**Required work:** Retype the entries below word for word, leaving out every picture.

Extracted records
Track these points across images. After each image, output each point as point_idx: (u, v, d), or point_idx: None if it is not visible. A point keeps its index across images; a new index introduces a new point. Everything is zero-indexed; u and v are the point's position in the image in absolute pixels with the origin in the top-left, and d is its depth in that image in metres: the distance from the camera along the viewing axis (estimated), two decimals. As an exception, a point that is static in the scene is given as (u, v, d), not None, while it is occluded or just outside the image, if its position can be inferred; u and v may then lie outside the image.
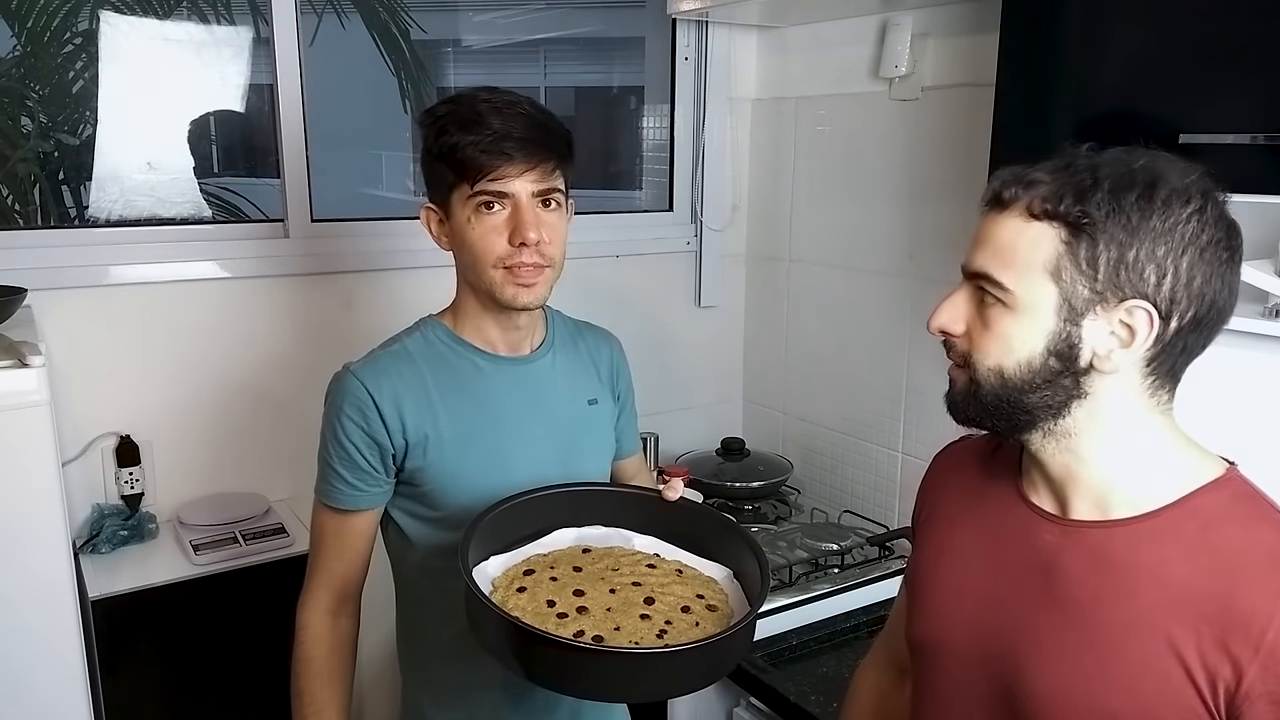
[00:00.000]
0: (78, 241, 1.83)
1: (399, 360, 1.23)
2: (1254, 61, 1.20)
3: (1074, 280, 0.80)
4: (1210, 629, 0.78)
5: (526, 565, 1.14)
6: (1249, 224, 1.38)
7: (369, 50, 2.30)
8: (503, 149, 1.15)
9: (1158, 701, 0.79)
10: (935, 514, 1.05)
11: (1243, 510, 0.83)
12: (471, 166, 1.15)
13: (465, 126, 1.15)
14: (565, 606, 1.06)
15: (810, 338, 2.34)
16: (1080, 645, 0.84)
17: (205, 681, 1.72)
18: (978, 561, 0.95)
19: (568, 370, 1.34)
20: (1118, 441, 0.85)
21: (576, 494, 1.22)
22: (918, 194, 2.02)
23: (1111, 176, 0.80)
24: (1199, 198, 0.80)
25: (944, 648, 0.97)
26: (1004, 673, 0.89)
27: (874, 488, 2.17)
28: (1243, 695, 0.76)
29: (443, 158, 1.17)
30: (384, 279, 2.01)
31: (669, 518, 1.23)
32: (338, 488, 1.23)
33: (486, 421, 1.25)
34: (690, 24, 2.33)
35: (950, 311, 0.88)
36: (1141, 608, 0.82)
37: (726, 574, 1.17)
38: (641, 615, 1.06)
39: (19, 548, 1.35)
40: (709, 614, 1.09)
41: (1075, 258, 0.80)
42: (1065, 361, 0.83)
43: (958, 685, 0.95)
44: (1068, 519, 0.88)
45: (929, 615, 1.00)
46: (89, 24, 1.97)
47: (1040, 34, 1.46)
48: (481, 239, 1.17)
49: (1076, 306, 0.81)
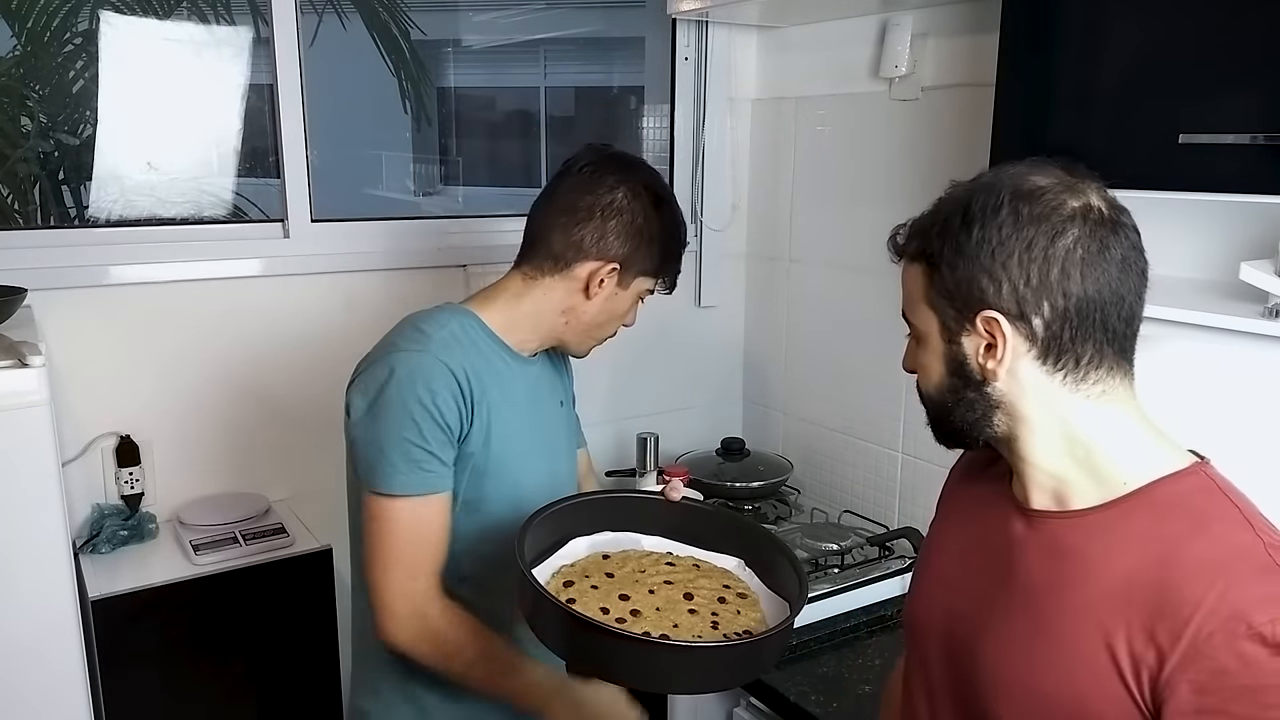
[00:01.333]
0: (78, 241, 1.83)
1: (455, 342, 1.25)
2: (1254, 61, 1.20)
3: (941, 307, 0.89)
4: (1139, 616, 0.79)
5: (562, 578, 1.16)
6: (1249, 224, 1.39)
7: (369, 50, 2.30)
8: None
9: (1086, 687, 0.82)
10: (944, 508, 1.10)
11: (1198, 504, 0.84)
12: (671, 273, 1.35)
13: (681, 231, 1.35)
14: (620, 611, 1.09)
15: (810, 338, 2.34)
16: (1026, 630, 0.88)
17: (205, 681, 1.72)
18: (956, 547, 1.01)
19: (549, 373, 1.42)
20: (1053, 437, 0.89)
21: (594, 503, 1.28)
22: (918, 194, 1.99)
23: (947, 208, 0.89)
24: (1011, 203, 0.85)
25: (919, 626, 1.03)
26: (961, 652, 0.94)
27: (874, 488, 2.17)
28: (1164, 682, 0.77)
29: (666, 249, 1.32)
30: (384, 279, 2.02)
31: (673, 518, 1.28)
32: (433, 471, 1.21)
33: (513, 414, 1.30)
34: (690, 24, 2.33)
35: (906, 355, 0.98)
36: (1083, 596, 0.84)
37: (738, 563, 1.24)
38: (689, 610, 1.11)
39: (19, 548, 1.35)
40: (743, 601, 1.15)
41: (935, 287, 0.89)
42: (962, 377, 0.90)
43: (926, 662, 1.01)
44: (1033, 510, 0.92)
45: (913, 596, 1.07)
46: (89, 24, 1.97)
47: (1040, 34, 1.46)
48: (621, 315, 1.35)
49: (950, 328, 0.89)
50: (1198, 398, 1.40)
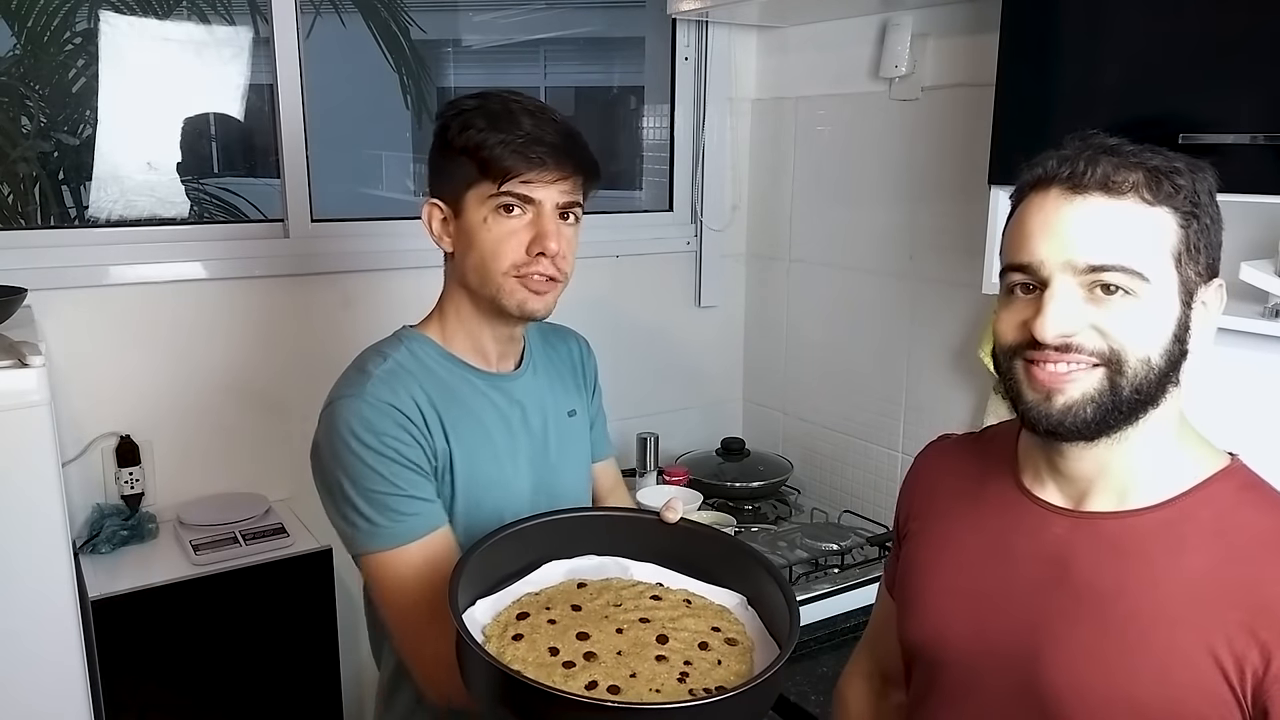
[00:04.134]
0: (78, 241, 1.83)
1: (395, 377, 1.14)
2: (1254, 61, 1.20)
3: (1188, 264, 0.82)
4: (1236, 616, 0.78)
5: (519, 609, 0.99)
6: (1249, 224, 1.39)
7: (369, 50, 2.30)
8: (536, 153, 1.10)
9: (1186, 690, 0.79)
10: (926, 513, 1.03)
11: (1253, 498, 0.84)
12: (500, 165, 1.10)
13: (496, 123, 1.10)
14: (570, 654, 0.92)
15: (810, 338, 2.34)
16: (1101, 636, 0.84)
17: (205, 681, 1.72)
18: (979, 558, 0.94)
19: (547, 383, 1.30)
20: (1156, 431, 0.85)
21: (563, 522, 1.09)
22: (918, 194, 2.02)
23: (1179, 161, 0.82)
24: (1213, 175, 0.84)
25: (947, 646, 0.96)
26: (1019, 668, 0.88)
27: (874, 488, 2.17)
28: (1271, 679, 0.77)
29: (466, 152, 1.11)
30: (384, 279, 2.01)
31: (669, 542, 1.09)
32: (416, 514, 1.09)
33: (484, 439, 1.19)
34: (690, 24, 2.33)
35: (1066, 313, 0.81)
36: (1163, 597, 0.82)
37: (739, 600, 1.05)
38: (657, 656, 0.93)
39: (19, 548, 1.35)
40: (729, 649, 0.97)
41: (1188, 242, 0.81)
42: (1183, 345, 0.83)
43: (965, 684, 0.94)
44: (1081, 511, 0.88)
45: (929, 615, 0.98)
46: (89, 24, 1.97)
47: (1040, 34, 1.46)
48: (498, 242, 1.12)
49: (1190, 289, 0.82)
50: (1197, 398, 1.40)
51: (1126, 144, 0.84)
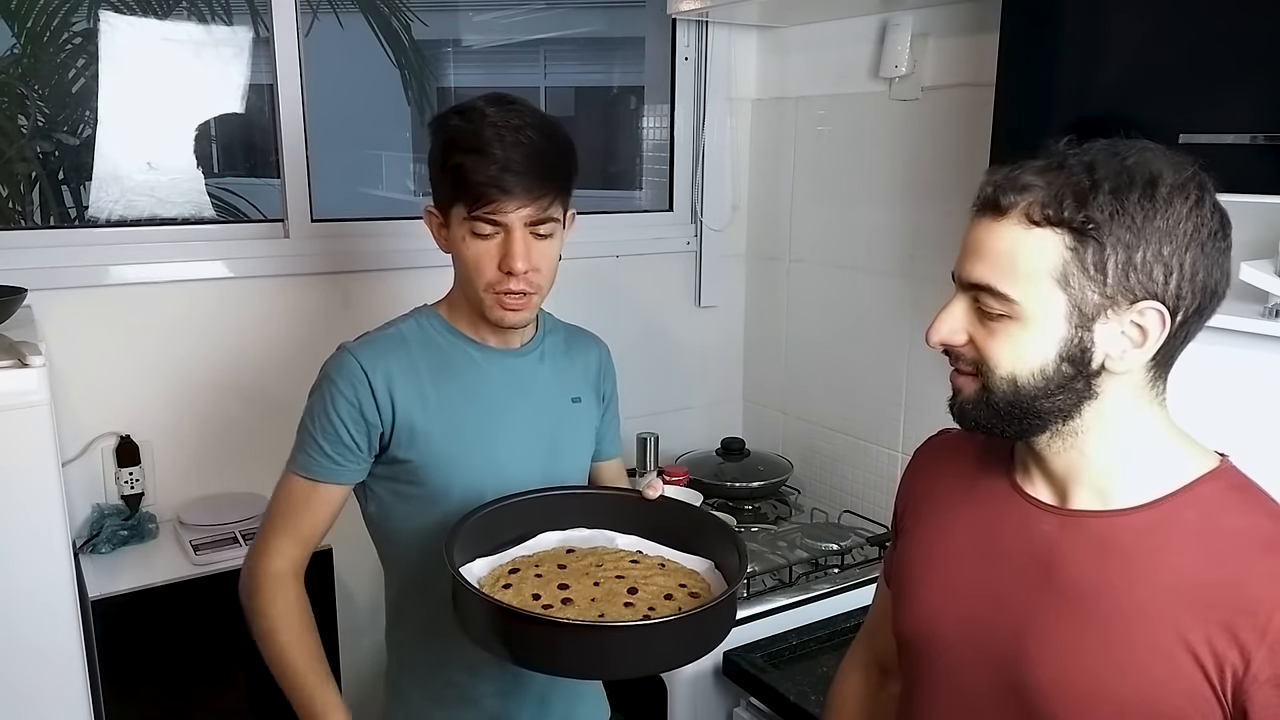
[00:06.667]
0: (78, 241, 1.83)
1: (394, 343, 1.26)
2: (1254, 61, 1.20)
3: (1082, 286, 0.80)
4: (1217, 615, 0.79)
5: (512, 565, 1.16)
6: (1249, 224, 1.39)
7: (369, 51, 2.30)
8: (501, 182, 1.14)
9: (1166, 687, 0.80)
10: (923, 507, 1.04)
11: (1239, 499, 0.84)
12: (470, 194, 1.16)
13: (469, 149, 1.15)
14: (550, 599, 1.08)
15: (810, 338, 2.34)
16: (1084, 633, 0.84)
17: (205, 681, 1.72)
18: (970, 553, 0.95)
19: (555, 367, 1.35)
20: (1122, 435, 0.86)
21: (559, 498, 1.26)
22: (918, 194, 2.02)
23: (1110, 176, 0.79)
24: (1196, 190, 0.80)
25: (937, 639, 0.97)
26: (1005, 662, 0.89)
27: (874, 488, 2.17)
28: (1250, 680, 0.77)
29: (446, 172, 1.19)
30: (383, 279, 2.01)
31: (650, 516, 1.26)
32: (317, 460, 1.24)
33: (476, 408, 1.27)
34: (690, 24, 2.33)
35: (950, 323, 0.87)
36: (1145, 595, 0.82)
37: (708, 565, 1.20)
38: (625, 604, 1.09)
39: (19, 548, 1.35)
40: (691, 600, 1.11)
41: (1082, 263, 0.79)
42: (1078, 366, 0.83)
43: (955, 677, 0.95)
44: (1067, 509, 0.89)
45: (920, 608, 0.99)
46: (88, 24, 1.97)
47: (1040, 34, 1.46)
48: (474, 260, 1.20)
49: (1087, 312, 0.81)
50: (1198, 397, 1.40)
51: (1076, 154, 0.82)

**Result of this task:**
Track these points across images. After each image, output each point as point_idx: (u, v, d), or point_idx: None if it is not visible. A point keeps its index across images; a new index introduces a new point. Everything is zero-indexed; u and v are the point's position in the image in absolute pixels with the origin in the top-left, and d is its depth in that image in metres: the distance from the camera along the viewing axis (estimated), two decimals. As an exception, a point that is static in the scene is given as (u, v, d), not None, while it is occluded or just outside the image, if its position can be inferred; u and v may then lie outside the image.
[00:00.000]
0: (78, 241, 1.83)
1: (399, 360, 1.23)
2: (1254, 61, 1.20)
3: (1074, 280, 0.80)
4: (1210, 629, 0.78)
5: (526, 565, 1.14)
6: (1249, 224, 1.38)
7: (369, 50, 2.30)
8: (503, 149, 1.15)
9: (1158, 701, 0.79)
10: (935, 514, 1.05)
11: (1243, 510, 0.83)
12: (471, 166, 1.15)
13: (465, 126, 1.15)
14: (565, 606, 1.06)
15: (810, 338, 2.34)
16: (1080, 645, 0.84)
17: (205, 681, 1.72)
18: (978, 561, 0.95)
19: (568, 370, 1.34)
20: (1118, 441, 0.85)
21: (576, 494, 1.22)
22: (918, 194, 2.02)
23: (1111, 176, 0.80)
24: (1199, 198, 0.80)
25: (944, 648, 0.97)
26: (1004, 673, 0.89)
27: (874, 488, 2.17)
28: (1243, 695, 0.76)
29: (443, 158, 1.17)
30: (384, 279, 2.01)
31: (669, 518, 1.23)
32: (338, 488, 1.23)
33: (486, 421, 1.25)
34: (690, 24, 2.33)
35: (950, 311, 0.88)
36: (1141, 608, 0.82)
37: (726, 574, 1.17)
38: (641, 615, 1.06)
39: (19, 548, 1.35)
40: (709, 614, 1.09)
41: (1075, 258, 0.80)
42: (1065, 361, 0.83)
43: (958, 685, 0.95)
44: (1068, 519, 0.88)
45: (929, 615, 1.00)
46: (89, 24, 1.97)
47: (1040, 34, 1.46)
48: (481, 239, 1.17)
49: (1076, 306, 0.81)
[00:01.333]
0: (78, 241, 1.83)
1: (455, 342, 1.25)
2: (1254, 61, 1.20)
3: (941, 307, 0.89)
4: (1139, 616, 0.79)
5: (562, 578, 1.16)
6: (1249, 224, 1.39)
7: (369, 50, 2.30)
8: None
9: (1086, 687, 0.82)
10: (944, 508, 1.10)
11: (1198, 504, 0.84)
12: (671, 273, 1.35)
13: (681, 231, 1.35)
14: (620, 611, 1.09)
15: (810, 338, 2.34)
16: (1026, 630, 0.88)
17: (205, 681, 1.72)
18: (956, 547, 1.01)
19: (549, 373, 1.42)
20: (1053, 437, 0.89)
21: (594, 503, 1.28)
22: (918, 194, 1.99)
23: (947, 208, 0.89)
24: (1011, 203, 0.85)
25: (919, 626, 1.03)
26: (961, 652, 0.94)
27: (874, 488, 2.17)
28: (1164, 682, 0.77)
29: (666, 249, 1.32)
30: (384, 279, 2.02)
31: (673, 518, 1.28)
32: (433, 471, 1.21)
33: (513, 414, 1.30)
34: (690, 24, 2.33)
35: (906, 355, 0.98)
36: (1083, 596, 0.84)
37: (738, 563, 1.24)
38: (689, 610, 1.11)
39: (19, 548, 1.35)
40: (743, 601, 1.15)
41: (935, 287, 0.89)
42: (962, 377, 0.90)
43: (926, 662, 1.01)
44: (1033, 510, 0.92)
45: (913, 596, 1.07)
46: (89, 24, 1.97)
47: (1040, 34, 1.46)
48: (621, 315, 1.35)
49: (950, 328, 0.89)
50: (1198, 398, 1.40)
[00:04.134]
0: (78, 241, 1.83)
1: (395, 377, 1.14)
2: (1254, 61, 1.20)
3: (1188, 264, 0.82)
4: (1236, 616, 0.78)
5: (519, 609, 0.99)
6: (1249, 224, 1.39)
7: (369, 50, 2.30)
8: (536, 153, 1.10)
9: (1186, 690, 0.79)
10: (926, 513, 1.03)
11: (1253, 498, 0.84)
12: (500, 165, 1.10)
13: (496, 123, 1.10)
14: (570, 654, 0.92)
15: (810, 338, 2.34)
16: (1101, 636, 0.84)
17: (205, 681, 1.72)
18: (979, 558, 0.94)
19: (547, 383, 1.30)
20: (1156, 431, 0.85)
21: (563, 522, 1.09)
22: (918, 194, 2.02)
23: (1179, 161, 0.82)
24: (1213, 175, 0.84)
25: (947, 646, 0.96)
26: (1019, 668, 0.88)
27: (874, 488, 2.17)
28: (1271, 679, 0.77)
29: (466, 152, 1.11)
30: (384, 279, 2.01)
31: (669, 542, 1.09)
32: (416, 514, 1.09)
33: (484, 439, 1.19)
34: (690, 24, 2.33)
35: (1066, 313, 0.81)
36: (1163, 597, 0.82)
37: (739, 600, 1.05)
38: (657, 656, 0.93)
39: (19, 548, 1.35)
40: (729, 649, 0.97)
41: (1188, 242, 0.81)
42: (1183, 345, 0.83)
43: (965, 684, 0.94)
44: (1081, 511, 0.88)
45: (929, 615, 0.98)
46: (89, 24, 1.97)
47: (1040, 34, 1.46)
48: (498, 242, 1.12)
49: (1190, 289, 0.82)
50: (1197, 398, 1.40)
51: (1126, 144, 0.84)
[00:06.667]
0: (78, 241, 1.83)
1: (394, 343, 1.26)
2: (1254, 61, 1.20)
3: (1082, 286, 0.80)
4: (1217, 615, 0.79)
5: (512, 565, 1.16)
6: (1249, 224, 1.39)
7: (369, 51, 2.30)
8: (501, 182, 1.14)
9: (1166, 687, 0.80)
10: (923, 507, 1.04)
11: (1239, 499, 0.84)
12: (470, 194, 1.16)
13: (469, 149, 1.15)
14: (550, 599, 1.08)
15: (810, 338, 2.34)
16: (1084, 633, 0.84)
17: (205, 681, 1.72)
18: (970, 553, 0.95)
19: (555, 367, 1.35)
20: (1122, 435, 0.86)
21: (559, 498, 1.26)
22: (918, 194, 2.02)
23: (1110, 176, 0.79)
24: (1196, 190, 0.80)
25: (937, 639, 0.97)
26: (1005, 662, 0.89)
27: (874, 488, 2.17)
28: (1250, 680, 0.77)
29: (446, 172, 1.19)
30: (383, 279, 2.01)
31: (650, 516, 1.26)
32: (317, 460, 1.24)
33: (476, 408, 1.27)
34: (690, 24, 2.33)
35: (950, 323, 0.87)
36: (1145, 595, 0.82)
37: (708, 565, 1.20)
38: (625, 604, 1.09)
39: (19, 548, 1.35)
40: (691, 600, 1.11)
41: (1082, 263, 0.79)
42: (1078, 366, 0.83)
43: (955, 677, 0.95)
44: (1067, 509, 0.89)
45: (920, 608, 0.99)
46: (88, 24, 1.97)
47: (1040, 34, 1.46)
48: (474, 260, 1.20)
49: (1087, 312, 0.81)
50: (1198, 397, 1.40)
51: (1076, 154, 0.82)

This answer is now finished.